In weiten Teilen Europas sind die Zeiten längst vorbei, in denen der Vatikan das spirituelle und intellektuelle Epizentrum der Welt darstellt. Nur ein paar wenige Länder halten Pontifex und Petersdom noch in höchsten Ehren. Eines der nach wie vor religiösesten Länder des Kontinents ist Italien. Doch selbst hier schreckt man scheinbar nicht mehr vor einer Konfrontation mit dem Heiligen Stuhl zurück.
Dass das Rad der Zeit nicht mehr zurück ins Mittelalter gedreht werden kann, beweist die norditalienische Gemeinde Ledro. Dessen Bürger:innen wehren sich aktuell gegen die Fällung einer jahrhundertealten Rottanne und vieler weiterer Bäume. Die Anwohner:innen werfen dem Vatikan ein "Massaker" vor.
Was heute einen Sturm der Entrüstung auslöst, wäre vor Jahren wohl noch als große Ehre aufgefasst worden. Die Rottanne im Zentrum der 5000-Seelen-Gemeinde war nämlich dafür vorgesehen, den Vorplatz des Petersdoms zur Weihnachtszeit zu schmücken.
Obwohl sie jahrhundertelang einen festen Platz in der Kommune hatte, sollte sie gefällt und als Christbaum für wenige Wochen ausgestellt werden.

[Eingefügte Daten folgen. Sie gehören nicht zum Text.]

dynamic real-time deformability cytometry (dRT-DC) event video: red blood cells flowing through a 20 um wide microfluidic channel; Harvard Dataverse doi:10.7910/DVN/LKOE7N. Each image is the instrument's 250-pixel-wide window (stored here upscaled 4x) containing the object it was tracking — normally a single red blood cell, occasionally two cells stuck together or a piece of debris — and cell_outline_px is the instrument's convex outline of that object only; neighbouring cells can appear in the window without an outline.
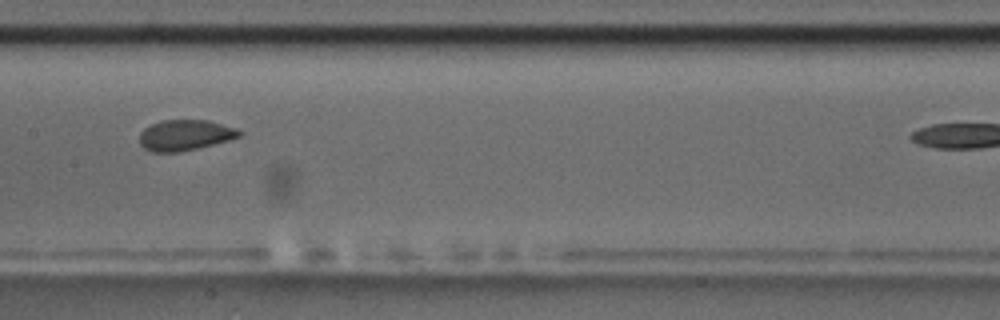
{"species": "common noctule bat (a hibernating species)", "species_latin": "Nyctalus noctula", "temperature_condition": "room temperature", "stored_images_in_passage": 10, "camera_frame_rate_fps": 3000, "um_per_image_px": 0.085, "animal": {"sex": "male", "body_mass_g": 17.5, "forearm_length_mm": 52.3}, "frame": {"image": 1, "passage_image": 7, "time_ms": 7.0, "image_size_px": [1000, 320], "cell_outline_px": [[240, 136], [228, 140], [180, 152], [152, 152], [144, 148], [140, 144], [140, 132], [144, 128], [160, 120], [208, 120], [236, 128], [240, 132]], "centroid_in_image_um": [15.68, 11.48], "position_along_channel_um": 191.7, "area_um2": 17.69}}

Als schmückendes Beiwerk sollen nach Vorstellung des Heiligen Stuhl vierzig weitere Bäume um die Rottanne drapiert werden – allesamt aus Ledro.
Dagegen macht die Gemeinde mobil. Über 40.000 Unterschriften sammelte die Bürgerbewegung "Associazione Pro Ledro" gegen die zeremonielle Abholzung des Wahrzeichens. Vonseiten der Organisation heißt es in kampflustigen Woren dazu: "Schluss mit diesem sinnlosen Bäumemassaker für die Weihnachtszeit."
Das Komitee bezog in einer Veröffentlichung klar Stellung gegen die Tradition und für mehr Klimaschutz: "Es ergibt keinen Sinn, von Schäden durch den Klimawandel zu sprechen, wenn wir dann Bräuche wie diesen aufrechterhalten, dem eine jahrhundertealte Rottanne zum Opfer fallen soll."
Bis zum 7. Dezember soll die Rottanne aus Ledro gefällt, eingepackt und rund 600 Kilometer transportiert werden, um pünktlich zum zweiten Advent seine zermonielle Weihe auf dem Petersdom zu erhalten. Vonseiten der Gemeinde ist die rund 30 Meter hohe, extrem robuste Rottanne als Geschenk gedacht. Die Rechnung hat der Kommunalrat aber offenbar ohne seine Bürger:innen gemacht.
Die haben sich die Parole "Hände weg von unserer Rottanne" ans Revers geheftet und rebellieren gegen die Fällung. Dazu wurde unter anderem eine Unterschriftensammlung bei change.org gestartet.
Die Bürgerschaft wandte sich mit einem Schreiben aber auch direkt an Papst Franziskus persönlich, der bereits vor einem Jahr selbst zu mehr Klimaschutz und Verzicht aufgerufen hatte. Weitere Bittschreiben wurden an die Vereinigung der Gemeinden am Gardasee sowie die Kommunalverwaltung von Ledro gerichtet.
Die Kampagne appelliert an die Rücksicht für die Umwelt und schlägt vor, die Tanne intakt zu lassen und vor Ort zu schmücken. Gleichzeitig macht sie auf die alljährliche millionenfache Baumfällung weltweit im Vorfeld des Weihnachtsfestes aufmerksam. Demnach fielen dem eigentlich heidnischen Brauch jedes Jahr drei Millionen Tannenbäume in Italien und bis zu 30 Millionen Exemplare in den USA zum Opfer.
Bereits vor zwei Jahren gelang es einer Gemeinde in Abruzzen, die Fällung einer 200 Jahre alten Weißtanne zu verhindern. In Rosello hatten die Bürger:innen allerdings zusätzlich ein EU-Recht auf ihrer Seite. Denn der ursprünglich angedachte Christbaum steht auf einem Waldgebiet unter Schutz der EU.
Letztlich ließ sich Franziskus mit einem weniger imposanten Zögling aus der Baumschule abspeisen. Ruiniert hat das Weihnachten bestimmt nicht.